The Reroute
Back in July, we warned that politicizing the Federal Reserve would backfire. Six months later, the warning is playing out in real time. The dollar has fallen to its lowest level since February 2022. Gold has blown through $5,000 an ounce. And global trade partners are actively restructuring their relationships to reduce exposure to the United States. The market is not panicking, but it is repricing, and that repricing has implications for mortgage rates, home affordability, and the broader economy.
The Skim:
1. The World Reroutes
2. Demand: Softer but Present
3. Supply: Stabilizing
The World Reroutes
The Federal Reserve has been under sustained pressure from the executive branch for over a year. That pressure escalated this month when the Department of Justice opened an investigation into Fed Chair Jerome Powell over the central bank's headquarters renovation project. Powell responded publicly, calling the investigation a "pretext" for political intimidation. It was an extraordinary statement from a sitting Fed chair, and it landed with markets already on edge about who will replace Powell when his term expires in May.
The dollar index has fallen to 96, down nearly 11% over the past year and at its lowest level since February 2022. Gold has surged past $5,000 an ounce, up more than 17% year to date. These moves reflect what analysts have started calling the "Sell America" trade: investors reducing exposure to U.S. assets because of concerns about policy credibility. The irony is hard to miss. The stated goal is lower borrowing costs, but undermining Fed independence is exactly the thing that pushes long-term rates higher.
What has changed since July is that the rest of the world is not just hedging into gold. They are actively restructuring trade relationships. Today, the European Union and India announced a sweeping free trade agreement after nearly two decades of stalled negotiations. European Commission President Ursula von der Leyen called it the "mother of all deals." Indian Prime Minister Narendra Modi said it would "strengthen stability in the international system" at a time of "turmoil in the global order." The timing is not subtle. The deal was announced days after Trump threatened tariffs on eight European countries over their objections to his pursuit of Greenland.
This follows similar EU agreements with Japan, Indonesia, Mexico, and the Mercosur bloc over the past year. Brussels has accelerated its outreach under the banner of "strategic autonomy," which in practice means reducing reliance on a U.S. that European leaders increasingly view as unpredictable. European countries collectively hold around $8 trillion in U.S. bonds and equities, roughly twice as much as the rest of the world combined. If those holders start hedging their exposure or repatriating capital, the math on U.S. borrowing costs changes quickly. The path to sustainably lower mortgage rates runs through institutional credibility, not political pressure.
Demand: Softer but Present
Supply: Stabilizing
Let's check in on our trusty table summarizing the market conditions around Denver, CO:
Denver Metro Real Estate Market Data - REColorado, January 2026.
Against this macro backdrop, Denver's real estate market is doing something almost refreshing: staying boring.

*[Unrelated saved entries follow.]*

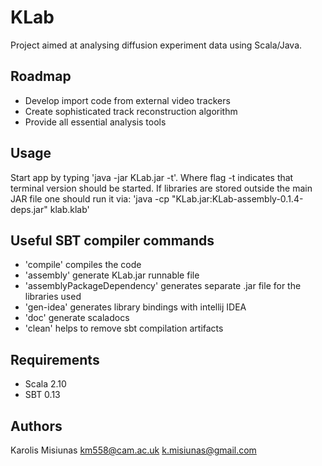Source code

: KLab
====
Project aimed at analysing diffusion experiment data using Scala/Java.

Roadmap
-------
 - Develop import code from external video trackers
 - Create sophisticated track reconstruction algorithm
 - Provide all essential analysis tools

Usage
-----
Start app by typing 'java -jar KLab.jar -t'. Where flag -t indicates that terminal version should be started.
If libraries are stored outside the main JAR file one should run it via: 'java -cp "KLab.jar:KLab-assembly-0.1.4-deps.jar" klab.klab'

Useful SBT compiler commands
----------------------------
 - 'compile' compiles the code
 - 'assembly' generate KLab.jar runnable file
 - 'assemblyPackageDependency' generates separate .jar file for the libraries used
 - 'gen-idea' generates library bindings with intellij IDEA
 - 'doc' generate scaladocs
 - 'clean' helps to remove sbt compilation artifacts

Requirements
------------
 - Scala 2.10
 - SBT 0.13

Authors
-------
Karolis Misiunas
km558@cam.ac.uk
k.misiunas@gmail.com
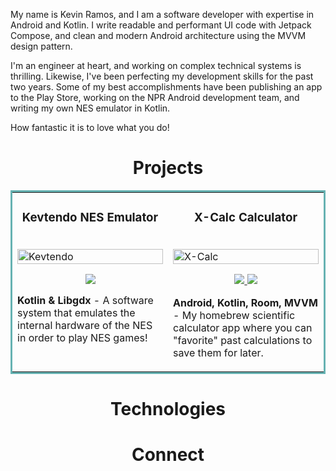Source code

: My name is Kevin Ramos, and I am a software developer with expertise in Android and Kotlin. I write readable and performant UI code with Jetpack Compose, and clean and modern Android architecture using the MVVM design pattern.

I'm an engineer at heart, and working on complex technical systems is thrilling. Likewise, I've been perfecting my development skills for the past two years. Some of my best accomplishments have been publishing an app to the Play Store, working on the NPR Android development team, and writing my own NES emulator in Kotlin.

How fantastic it is to love what you do!

<h1 align="center">Projects</h1>
<table bordercolor="#66b2b2">

  <tr>
    <td width="50%" valign="top">
      <h3 align="center">Kevtendo NES Emulator</h3>
        <br />
        <img src="images/" width="100%" alt="Kevtendo"/>
        <br />
        <p align="center">
          <a href="https://github.com/kevinjoramos/Kevtendo" target="_blank">
            <img src="https://img.shields.io/static/v1?label=|&message=REPO&color=23555f&style=plastic&logo=github&logo-color=white"/>
          </a>  
      </p>
        <p><strong>Kotlin & Libgdx</strong> - A software system that emulates the internal hardware of the NES in order to play NES games!</p>
    </td>
    <td width="50%" valign="top">
      <h3 align="center">X-Calc Calculator</h3>
        <br />
        <img src="images/" width="100%"  alt="X-Calc"/>
        <br />
        <p align="center">

  <a href="https://github.com/kevinjoramos/Calculator-app" target="_blank">
    <img src="https://img.shields.io/static/v1?label=|&message=REPO&color=23555f&style=plastic&logo=github&logo-color=white"/>
  </a>      
  <a href="https://play.google.com/store/apps/details?id=kevin.jo.ramos" target="_blank">
    <img src="https://img.shields.io/static/v1?label=|&message=WEBSITE&color=cdf998&style=plastic&logo=wordpress&logo-color=white"/>
  </a>
      </p>
        <p><strong>Android, Kotlin, Room, MVVM</strong> - My homebrew scientific calculator 
        app where you can "favorite" past calculations to save them for later.</p>
    </td>
  </tr>
</table>

<h1 align="center">Technologies</h1>

<h1 align="center">Connect</h1>

<!---
kevinjoramos/kevinjoramos is a ✨ special ✨ repository because its `README.md` (this file) appears on your GitHub profile.
You can click the Preview link to take a look at your changes.
--->
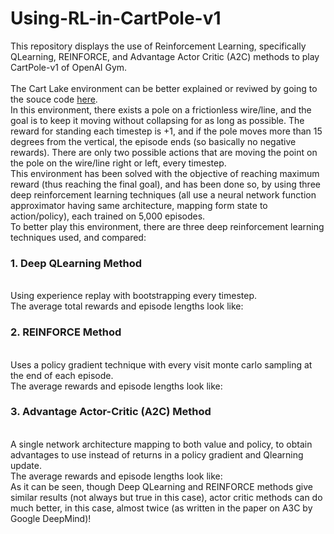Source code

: # Using-RL-in-CartPole-v1
This repository displays the use of Reinforcement Learning, specifically QLearning, REINFORCE, and Advantage Actor Critic (A2C) methods to play CartPole-v1 of OpenAI Gym. 
<br>
<br>
The Cart Lake environment can be better explained or reviwed by going to the souce code <a href="https://github.com/openai/gym/blob/master/gym/envs/classic_control/cartpole.py">here</a>.
<br>In this environment, there exists a pole on a frictionless wire/line, and the goal is to keep it moving without collapsing for as long as possible. The reward for standing each timestep is +1, and if the pole moves more than 15 degrees from the vertical, the episode ends (so basically no negative rewards). There are only two possible actions that are moving the point on the pole on the wire/line right or left, every timestep.
<br>
This environment has been solved with the objective of reaching maximum reward (thus reaching the final goal), and has been done so, by using three deep reinforcement learning techniques (all use a neural network function approximator having same architecture, mapping form state to action/policy), each trained on 5,000 episodes.
<br>
To better play this environment, there are three deep reinforcement learning techniques used, and compared:
<br>
<h3>1. Deep QLearning Method</h2>
<br>Using experience replay with bootstrapping every timestep.
<br>The average total rewards and episode lengths look like:
<br>
<h3>2. REINFORCE Method</h2>
<br>Uses a policy gradient technique with every visit monte carlo sampling at the end of each episode.
<br>The average rewards and episode lengths look like:
<br>
<h3>3. Advantage Actor-Critic (A2C) Method</h2>
<br> A single network architecture mapping to both value and policy, to obtain advantages to use instead of returns in a policy gradient and Qlearning update.
<br>The average rewards and episode lengths look like:
<br>
As it can be seen, though Deep QLearning and REINFORCE methods give similar results (not always but true in this case), actor critic methods can do much better, in this case, almost twice (as written in the paper on A3C by Google DeepMind)!
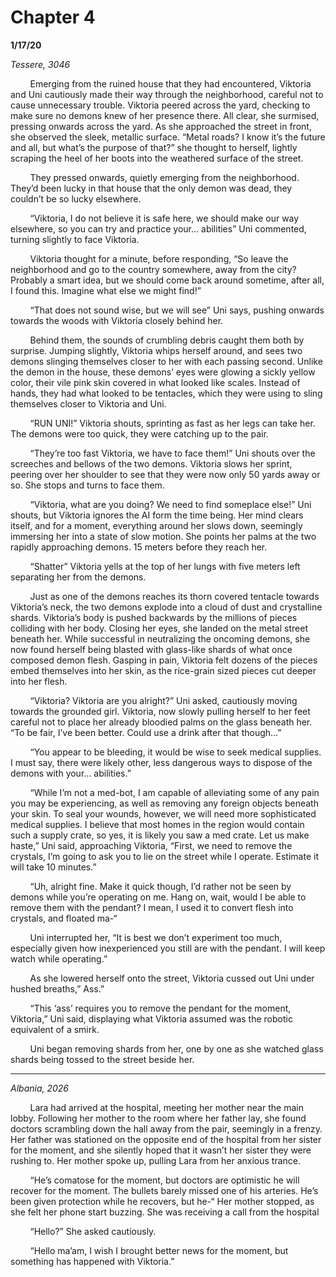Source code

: 

# Chapter 4

**1/17/20**

*Tessere, 3046*

&nbsp;&nbsp;&nbsp;&nbsp;&nbsp;&nbsp;&nbsp;&nbsp;Emerging from the ruined house that they had encountered, Viktoria and Uni cautiously made their way through the neighborhood, careful not to cause unnecessary trouble. Viktoria peered across the yard, checking to make sure no demons knew of her presence there. All clear, she surmised, pressing onwards across the yard. As she approached the street in front, she observed the sleek, metallic surface. “Metal roads? I know it’s the future and all, but what’s the purpose of that?” she thought to herself, lightly scraping the heel of her boots into the weathered surface of the street.

&nbsp;&nbsp;&nbsp;&nbsp;&nbsp;&nbsp;&nbsp;&nbsp;They pressed onwards, quietly emerging from the neighborhood. They’d been lucky in that house that the only demon was dead, they couldn’t be so lucky elsewhere.

&nbsp;&nbsp;&nbsp;&nbsp;&nbsp;&nbsp;&nbsp;&nbsp;“Viktoria, I do not believe it is safe here, we should make our way elsewhere, so you can try and practice your… abilities” Uni commented, turning slightly to face Viktoria.

&nbsp;&nbsp;&nbsp;&nbsp;&nbsp;&nbsp;&nbsp;&nbsp;Viktoria thought for a minute, before responding, “So leave the neighborhood and go to the country somewhere, away from the city? Probably a smart idea, but we should come back around sometime, after all, I found this. Imagine what else we might find!”

&nbsp;&nbsp;&nbsp;&nbsp;&nbsp;&nbsp;&nbsp;&nbsp;“That does not sound wise, but we will see” Uni says, pushing onwards towards the woods with Viktoria closely behind her.

&nbsp;&nbsp;&nbsp;&nbsp;&nbsp;&nbsp;&nbsp;&nbsp;Behind them, the sounds of crumbling debris caught them both by surprise. Jumping slightly, Viktoria whips herself around, and sees two demons slinging themselves closer to her with each passing second. Unlike the demon in the house, these demons’ eyes were glowing a sickly yellow color, their vile pink skin covered in what looked like scales. Instead of hands, they had what looked to be tentacles, which they were using to sling themselves closer to Viktoria and Uni.

&nbsp;&nbsp;&nbsp;&nbsp;&nbsp;&nbsp;&nbsp;&nbsp;“RUN UNI!” Viktoria shouts, sprinting as fast as her legs can take her. The demons were too quick, they were catching up to the pair.

&nbsp;&nbsp;&nbsp;&nbsp;&nbsp;&nbsp;&nbsp;&nbsp;“They’re too fast Viktoria, we have to face them!” Uni shouts over the screeches and bellows of the two demons. Viktoria slows her sprint, peering over her shoulder to see that they were now only 50 yards away or so. She stops and turns to face them.

&nbsp;&nbsp;&nbsp;&nbsp;&nbsp;&nbsp;&nbsp;&nbsp;“Viktoria, what are you doing? We need to find someplace else!” Uni shouts, but Viktoria ignores the AI form the time being. Her mind clears itself, and for a moment, everything around her slows down, seemingly immersing her into a state of slow motion. She points her palms at the two rapidly approaching demons. 15 meters before they reach her.

&nbsp;&nbsp;&nbsp;&nbsp;&nbsp;&nbsp;&nbsp;&nbsp;“Shatter” Viktoria yells at the top of her lungs with five meters left separating her from the demons.

&nbsp;&nbsp;&nbsp;&nbsp;&nbsp;&nbsp;&nbsp;&nbsp;Just as one of the demons reaches its thorn covered tentacle towards Viktoria’s neck, the two demons explode into a cloud of dust and crystalline shards. Viktoria’s body is pushed backwards by the millions of pieces colliding with her body. Closing her eyes, she landed on the metal street beneath her. While successful in neutralizing the oncoming demons, she now found herself being blasted with glass-like shards of what once composed demon flesh. Gasping in pain, Viktoria felt dozens of the pieces embed themselves into her skin, as the rice-grain sized pieces cut deeper into her flesh.

&nbsp;&nbsp;&nbsp;&nbsp;&nbsp;&nbsp;&nbsp;&nbsp;“Viktoria? Viktoria are you alright?” Uni asked, cautiously moving towards the grounded girl. Viktoria, now slowly pulling herself to her feet careful not to place her already bloodied palms on the glass beneath her. “To be fair, I’ve been better. Could use a drink after that though…”

&nbsp;&nbsp;&nbsp;&nbsp;&nbsp;&nbsp;&nbsp;&nbsp;“You appear to be bleeding, it would be wise to seek medical supplies. I must say, there were likely other, less dangerous ways to dispose of the demons with your… abilities.”

&nbsp;&nbsp;&nbsp;&nbsp;&nbsp;&nbsp;&nbsp;&nbsp;“While I’m not a med-bot, I am capable of alleviating some of any pain you may be experiencing, as well as removing any foreign objects beneath your skin. To seal your wounds, however, we will need more sophisticated medical supplies. I believe that most homes in the region would contain such a supply crate, so yes, it is likely you saw a med crate. Let us make haste,” Uni said, approaching Viktoria, “First, we need to remove the crystals, I’m going to ask you to lie on the street while I operate. Estimate it will take 10 minutes.”

&nbsp;&nbsp;&nbsp;&nbsp;&nbsp;&nbsp;&nbsp;&nbsp;“Uh, alright fine. Make it quick though, I’d rather not be seen by demons while you’re operating on me. Hang on, wait, would I be able to remove them with the pendant? I mean, I used it to convert flesh into crystals, and floated ma-“

&nbsp;&nbsp;&nbsp;&nbsp;&nbsp;&nbsp;&nbsp;&nbsp;Uni interrupted her, “It is best we don’t experiment too much, especially given how inexperienced you still are with the pendant. I will keep watch while operating.”

&nbsp;&nbsp;&nbsp;&nbsp;&nbsp;&nbsp;&nbsp;&nbsp;As she lowered herself onto the street, Viktoria cussed out Uni under hushed breaths,” Ass.”

&nbsp;&nbsp;&nbsp;&nbsp;&nbsp;&nbsp;&nbsp;&nbsp;“This ‘ass’ requires you to remove the pendant for the moment, Viktoria,” Uni said, displaying what Viktoria assumed was the robotic equivalent of a smirk.

&nbsp;&nbsp;&nbsp;&nbsp;&nbsp;&nbsp;&nbsp;&nbsp;Uni began removing shards from her, one by one as she watched glass shards being tossed to the street beside her.

-----

*Albania, 2026*

&nbsp;&nbsp;&nbsp;&nbsp;&nbsp;&nbsp;&nbsp;&nbsp;Lara had arrived at the hospital, meeting her mother near the main lobby. Following her mother to the room where her father lay, she found doctors scrambling down the hall away from the pair, seemingly in a frenzy. Her father was stationed on the opposite end of the hospital from her sister for the moment, and she silently hoped that it wasn’t her sister they were rushing to. Her mother spoke up, pulling Lara from her anxious trance.

&nbsp;&nbsp;&nbsp;&nbsp;&nbsp;&nbsp;&nbsp;&nbsp;“He’s comatose for the moment, but doctors are optimistic he will recover for the moment. The bullets barely missed one of his arteries. He’s been given protection while he recovers, but he-“ Her mother stopped, as she felt her phone start buzzing. She was receiving a call from the hospital

&nbsp;&nbsp;&nbsp;&nbsp;&nbsp;&nbsp;&nbsp;&nbsp;“Hello?” She asked cautiously.

&nbsp;&nbsp;&nbsp;&nbsp;&nbsp;&nbsp;&nbsp;&nbsp;“Hello ma’am, I wish I brought better news for the moment, but something has happened with Viktoria.”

Looking at REColorado data through December, pending activity is softer, down around 12% compared to last year, and homes are sitting a bit longer on market. Median days on market stretched to 39, up from 35 a year ago. But we are still under four months of supply which suggests firm pricing, and that's exactly what we're seeing. While there might be signs of distress in some areas, Denver doesn't appear to be one of them.
On the supply side, active listings are up about 10% year over year, but new listings actually declined slightly in December. This is further eating into the surplus that's been trending down over the last year. The market is definitely more negotiated than it was two or three years ago, and it is functioning normally (just a few days slower than early last year).
Looking Forward
We are constructive on the spring. With supply stabilizing and less than four months of inventory on the market, prices should evolve in a way that it's unlikely to run away from anyone. Buyers will have a good opportunity to start shopping early, with more choices and more negotiating leverage than they have had in years.
For sellers, the calculus is different. The odds are high, especially if you're reaching on price, that it might take you a couple of weeks longer than you'd hope. There is an old adage that your first offer is going to be your best offer, and this market is likely to work that way. If you get a reasonable offer in the first week or two, take it seriously. The longer a property sits, the more aggressive buyers will get on price. So, it's really important to get your house sold quickly or risk becoming a stale listing.